Brief:
Exact copies of the lines from the start of the records through the line with "SCTA Contract sets the maximum regularly scheduled Middle" are what the answer must hold; pictures are not part of it.

= = = =

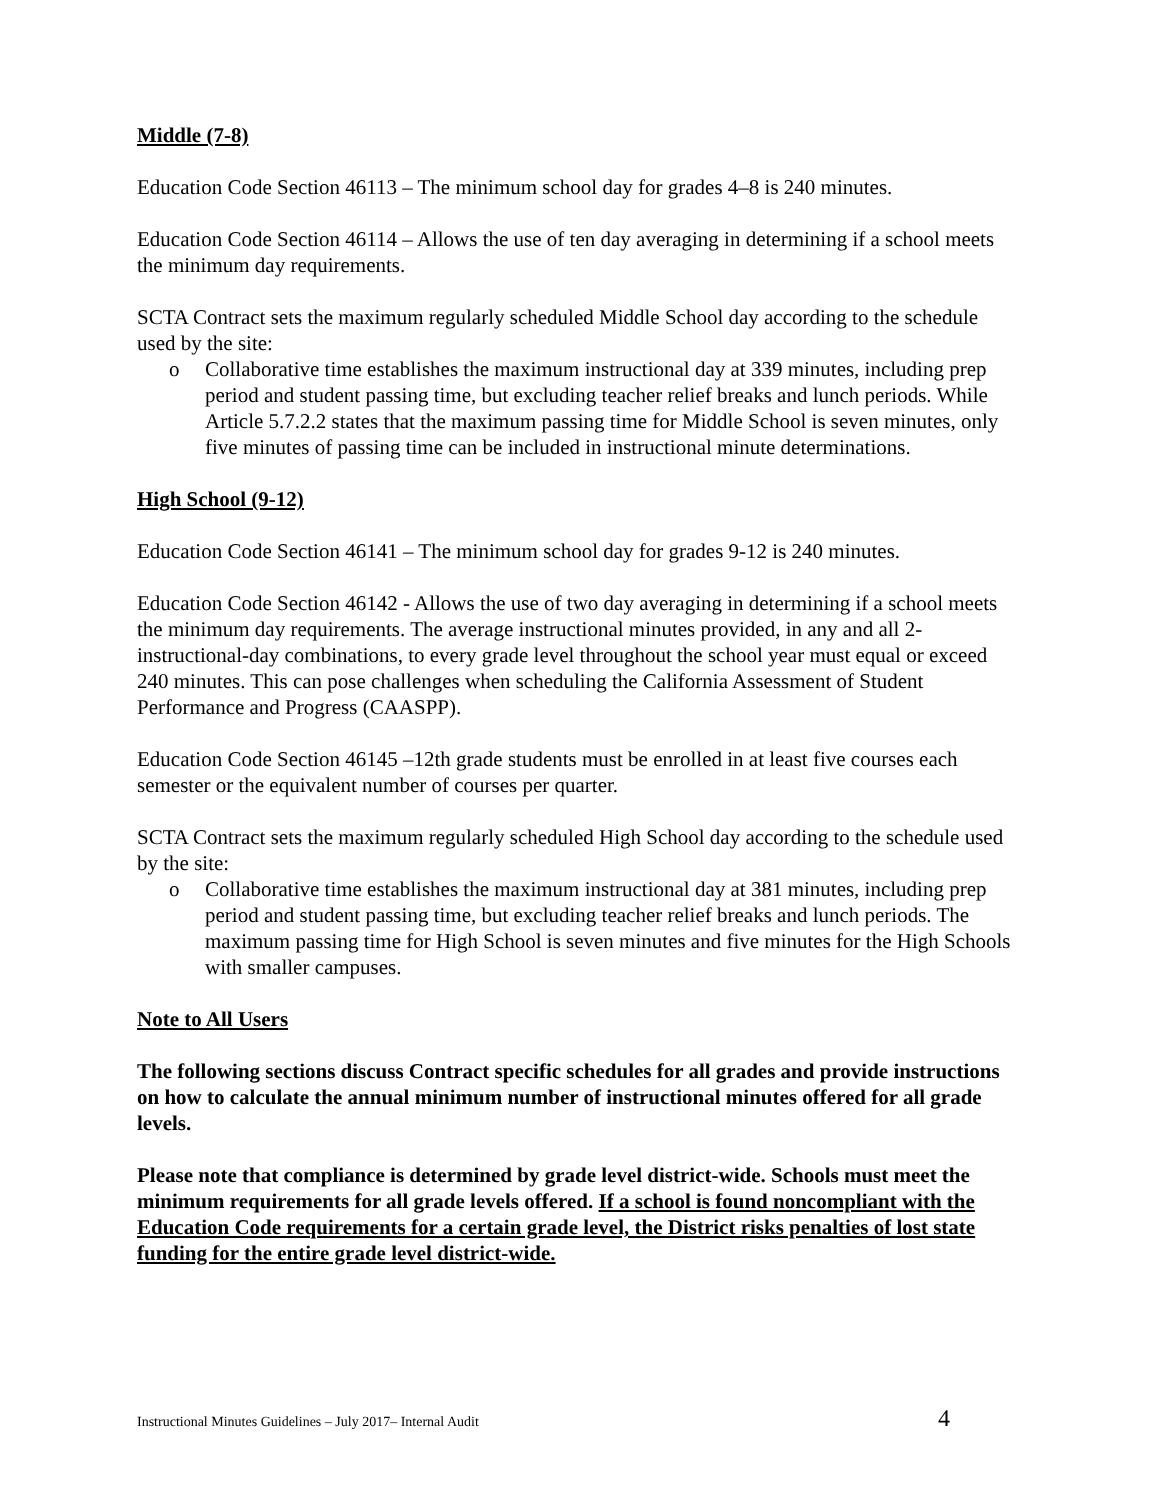Middle (7-8)
Education Code Section 46113 – The minimum school day for grades 4–8 is 240 minutes.
Education Code Section 46114 – Allows the use of ten day averaging in determining if a school meets the minimum day requirements.
SCTA Contract sets the maximum regularly scheduled Middle School day according to the schedule used by the site:
o Collaborative time establishes the maximum instructional day at 339 minutes, including prep period and student passing time, but excluding teacher relief breaks and lunch periods. While Article 5.7.2.2 states that the maximum passing time for Middle School is seven minutes, only five minutes of passing time can be included in instructional minute determinations.
High School (9-12)
Education Code Section 46141 – The minimum school day for grades 9-12 is 240 minutes.
Education Code Section 46142 - Allows the use of two day averaging in determining if a school meets the minimum day requirements. The average instructional minutes provided, in any and all 2-instructional-day combinations, to every grade level throughout the school year must equal or exceed 240 minutes. This can pose challenges when scheduling the California Assessment of Student Performance and Progress (CAASPP).
Education Code Section 46145 –12th grade students must be enrolled in at least five courses each semester or the equivalent number of courses per quarter.
SCTA Contract sets the maximum regularly scheduled High School day according to the schedule used by the site:
o Collaborative time establishes the maximum instructional day at 381 minutes, including prep period and student passing time, but excluding teacher relief breaks and lunch periods. The maximum passing time for High School is seven minutes and five minutes for the High Schools with smaller campuses.
Note to All Users
The following sections discuss Contract specific schedules for all grades and provide instructions on how to calculate the annual minimum number of instructional minutes offered for all grade levels.
Please note that compliance is determined by grade level district-wide. Schools must meet the minimum requirements for all grade levels offered. If a school is found noncompliant with the Education Code requirements for a certain grade level, the District risks penalties of lost state funding for the entire grade level district-wide.
Instructional Minutes Guidelines – July 2017– Internal Audit 4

= = = =

Answer to this exercise:
Middle (7-8)
Education Code Section 46113 – The minimum school day for grades 4–8 is 240 minutes.
Education Code Section 46114 – Allows the use of ten day averaging in determining if a school meets the minimum day requirements.
SCTA Contract sets the maximum regularly scheduled Middle School day according to the schedule used by the site:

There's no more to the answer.